I’m a big fan of Atlassian products, particularly their Confluence wiki. Since leaving a job where I was the Confluence administrator, I’ve really missed the ease of its use, compared to the SharePoint piece of crap at my current job. So I decided to set up my own instance on a Windows Azure server.
First off, let me say that I am by no means knowledgeable about Azure. In large part, this is an opportunity for me to learn more about it (and then share what I learn!).
I built a basic A2 (2 cores, 3.5 GM memory) Windows Server 2012 R2 server with Microsoft SQL Server 2014 pre-installed. I then downloaded the 64-bit Confluence installation to my local machine because I got fed up with the default security on the server’s Internet Explorer. So my first problem was how to transfer the file. I solved that by editing the Remote Desktop Connection to include local drives in the connection. After the transfer completed, the application installation went smoothly.
Following the configuration instructions, I created a new database with the necessary collation and a database owner login and user. I put this information into the JDBC connection settings and watched the database be built.
Once the configuration completed, I logged in with the administrator account and set up a new user. Not surprisingly, when I tried to connect to the website from my local machine, the operation timed out. Now, as I’ve said, I’m not a Azure expert. How do you configure security in Azure?
Googling around, I finally discovered endpoints. By default, Confluence uses the 8090 port, so there needs to be an endpoint defined to connect to that port internally. It is possible to change Confluence’s port with a minor tweak of its server.xml file.

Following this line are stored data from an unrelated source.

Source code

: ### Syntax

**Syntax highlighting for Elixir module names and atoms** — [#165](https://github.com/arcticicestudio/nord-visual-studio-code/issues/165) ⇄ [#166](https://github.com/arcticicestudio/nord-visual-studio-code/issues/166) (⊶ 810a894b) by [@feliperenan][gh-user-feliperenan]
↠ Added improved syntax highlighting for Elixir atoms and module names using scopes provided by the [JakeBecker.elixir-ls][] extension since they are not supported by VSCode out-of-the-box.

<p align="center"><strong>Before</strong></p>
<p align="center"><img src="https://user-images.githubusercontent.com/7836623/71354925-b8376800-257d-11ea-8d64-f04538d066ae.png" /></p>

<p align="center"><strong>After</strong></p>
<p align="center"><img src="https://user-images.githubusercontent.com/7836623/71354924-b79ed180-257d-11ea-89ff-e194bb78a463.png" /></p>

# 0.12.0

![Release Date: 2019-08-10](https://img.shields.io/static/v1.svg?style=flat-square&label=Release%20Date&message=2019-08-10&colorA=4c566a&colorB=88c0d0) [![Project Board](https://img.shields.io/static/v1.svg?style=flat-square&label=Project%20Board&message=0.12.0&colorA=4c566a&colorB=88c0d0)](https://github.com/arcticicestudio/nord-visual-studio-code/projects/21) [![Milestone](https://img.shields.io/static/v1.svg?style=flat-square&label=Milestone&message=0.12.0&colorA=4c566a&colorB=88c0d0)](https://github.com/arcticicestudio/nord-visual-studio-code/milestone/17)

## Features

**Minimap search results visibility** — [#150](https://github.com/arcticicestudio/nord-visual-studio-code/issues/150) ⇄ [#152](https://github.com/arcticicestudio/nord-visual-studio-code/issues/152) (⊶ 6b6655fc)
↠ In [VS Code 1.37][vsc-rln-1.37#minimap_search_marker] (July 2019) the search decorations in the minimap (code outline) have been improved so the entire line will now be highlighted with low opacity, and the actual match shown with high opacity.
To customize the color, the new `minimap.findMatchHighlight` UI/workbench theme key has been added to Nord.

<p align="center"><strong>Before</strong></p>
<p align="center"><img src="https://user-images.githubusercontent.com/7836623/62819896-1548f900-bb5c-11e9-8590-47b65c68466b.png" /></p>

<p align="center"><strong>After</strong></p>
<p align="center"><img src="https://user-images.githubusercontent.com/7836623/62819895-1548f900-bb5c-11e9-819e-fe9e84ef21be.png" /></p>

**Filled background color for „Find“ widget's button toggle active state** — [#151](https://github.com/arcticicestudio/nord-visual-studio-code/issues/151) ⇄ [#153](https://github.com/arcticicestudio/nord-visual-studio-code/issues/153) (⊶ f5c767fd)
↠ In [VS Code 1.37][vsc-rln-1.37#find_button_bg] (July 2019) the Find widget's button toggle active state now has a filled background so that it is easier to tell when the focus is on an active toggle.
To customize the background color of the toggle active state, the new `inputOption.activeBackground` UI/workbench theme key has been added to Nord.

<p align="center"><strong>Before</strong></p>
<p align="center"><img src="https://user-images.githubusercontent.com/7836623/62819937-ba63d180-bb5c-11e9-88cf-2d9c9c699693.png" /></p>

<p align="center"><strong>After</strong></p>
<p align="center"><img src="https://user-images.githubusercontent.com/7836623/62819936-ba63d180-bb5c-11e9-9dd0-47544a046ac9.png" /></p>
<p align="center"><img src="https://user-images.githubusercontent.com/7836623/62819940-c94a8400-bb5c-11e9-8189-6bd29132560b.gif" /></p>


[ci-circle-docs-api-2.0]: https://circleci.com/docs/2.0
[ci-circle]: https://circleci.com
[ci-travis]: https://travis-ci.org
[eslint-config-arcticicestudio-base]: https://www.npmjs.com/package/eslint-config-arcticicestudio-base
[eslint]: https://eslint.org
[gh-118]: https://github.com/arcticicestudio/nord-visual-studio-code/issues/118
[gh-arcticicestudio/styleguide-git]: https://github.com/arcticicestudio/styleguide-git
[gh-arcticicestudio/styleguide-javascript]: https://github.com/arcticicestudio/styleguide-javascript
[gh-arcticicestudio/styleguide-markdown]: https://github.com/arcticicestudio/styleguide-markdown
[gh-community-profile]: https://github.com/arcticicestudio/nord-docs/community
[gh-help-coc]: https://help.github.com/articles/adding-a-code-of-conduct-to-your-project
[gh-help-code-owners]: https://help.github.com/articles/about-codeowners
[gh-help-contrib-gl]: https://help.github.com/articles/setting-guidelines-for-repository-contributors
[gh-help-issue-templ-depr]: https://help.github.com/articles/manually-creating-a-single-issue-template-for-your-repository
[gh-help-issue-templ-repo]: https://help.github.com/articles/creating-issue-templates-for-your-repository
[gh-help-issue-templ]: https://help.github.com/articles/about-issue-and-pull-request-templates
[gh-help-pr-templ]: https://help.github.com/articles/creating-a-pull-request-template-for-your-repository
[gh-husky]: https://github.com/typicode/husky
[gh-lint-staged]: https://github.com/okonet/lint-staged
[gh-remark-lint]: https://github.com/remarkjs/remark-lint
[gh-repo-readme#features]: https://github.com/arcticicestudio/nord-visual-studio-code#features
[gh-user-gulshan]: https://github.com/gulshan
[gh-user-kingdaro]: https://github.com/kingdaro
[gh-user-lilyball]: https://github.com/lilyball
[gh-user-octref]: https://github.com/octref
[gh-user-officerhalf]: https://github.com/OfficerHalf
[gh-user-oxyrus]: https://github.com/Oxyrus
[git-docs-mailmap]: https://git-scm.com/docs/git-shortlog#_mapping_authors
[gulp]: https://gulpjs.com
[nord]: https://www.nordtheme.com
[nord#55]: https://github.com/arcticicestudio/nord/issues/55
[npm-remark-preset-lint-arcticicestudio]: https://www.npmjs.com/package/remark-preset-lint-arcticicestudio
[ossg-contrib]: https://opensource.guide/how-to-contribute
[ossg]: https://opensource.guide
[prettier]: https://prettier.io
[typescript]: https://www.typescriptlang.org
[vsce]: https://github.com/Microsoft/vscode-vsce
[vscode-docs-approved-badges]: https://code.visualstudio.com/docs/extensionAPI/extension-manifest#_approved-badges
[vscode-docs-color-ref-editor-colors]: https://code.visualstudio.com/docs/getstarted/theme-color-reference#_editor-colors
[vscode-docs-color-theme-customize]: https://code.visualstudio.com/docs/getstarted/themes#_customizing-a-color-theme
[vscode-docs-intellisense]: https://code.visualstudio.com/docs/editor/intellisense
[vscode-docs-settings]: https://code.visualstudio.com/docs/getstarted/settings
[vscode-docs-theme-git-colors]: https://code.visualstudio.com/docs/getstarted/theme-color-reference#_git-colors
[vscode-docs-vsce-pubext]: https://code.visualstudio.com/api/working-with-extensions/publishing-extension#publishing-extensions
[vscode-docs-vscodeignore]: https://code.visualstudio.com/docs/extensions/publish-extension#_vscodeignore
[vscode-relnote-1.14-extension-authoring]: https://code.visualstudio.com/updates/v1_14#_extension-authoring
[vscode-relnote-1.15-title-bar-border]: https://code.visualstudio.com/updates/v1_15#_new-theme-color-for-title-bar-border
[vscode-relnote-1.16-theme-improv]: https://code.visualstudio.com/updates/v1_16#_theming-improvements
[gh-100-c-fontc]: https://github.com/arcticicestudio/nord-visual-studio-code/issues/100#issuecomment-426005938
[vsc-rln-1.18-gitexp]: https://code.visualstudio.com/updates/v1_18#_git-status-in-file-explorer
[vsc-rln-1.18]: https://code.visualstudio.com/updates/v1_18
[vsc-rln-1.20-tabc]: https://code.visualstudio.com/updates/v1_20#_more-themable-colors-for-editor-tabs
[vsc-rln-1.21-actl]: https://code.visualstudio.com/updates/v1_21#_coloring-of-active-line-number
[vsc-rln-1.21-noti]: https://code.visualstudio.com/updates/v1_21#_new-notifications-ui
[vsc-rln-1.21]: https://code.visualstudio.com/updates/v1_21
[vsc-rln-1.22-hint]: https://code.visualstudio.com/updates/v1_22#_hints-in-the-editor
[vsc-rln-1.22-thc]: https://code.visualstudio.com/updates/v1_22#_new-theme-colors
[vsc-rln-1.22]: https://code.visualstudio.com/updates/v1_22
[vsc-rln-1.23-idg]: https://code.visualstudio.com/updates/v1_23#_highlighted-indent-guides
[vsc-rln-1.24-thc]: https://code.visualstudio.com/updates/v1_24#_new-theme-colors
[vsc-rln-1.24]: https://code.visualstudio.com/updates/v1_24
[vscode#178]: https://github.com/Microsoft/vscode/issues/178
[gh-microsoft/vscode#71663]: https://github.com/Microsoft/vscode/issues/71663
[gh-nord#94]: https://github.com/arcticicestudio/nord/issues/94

After configuring this endpoint, I still couldn’t connect, but this time it was connection refused. Progress, at least. More hunting around. The tip-off came from one minor line in the Azure documentation:
Ensure that the firewall on the virtual machine has been configured to allow the traffic corresponding to the protocol and private port.
Bingo! The missing link. After configuring a firewall port, I was able to connect successfully.
I am thrilled to once again have access to a Confluence instance. At this point I’m not sure what the cost will be, but extrapolating from one day, it should be less than $40 a month. I have an MSDN subscription with $110 credit per month, so that seems like a right good deal to me!
Now I just have to convince my employer that it’s superior to SharePoint’s sorry excuse for a wiki.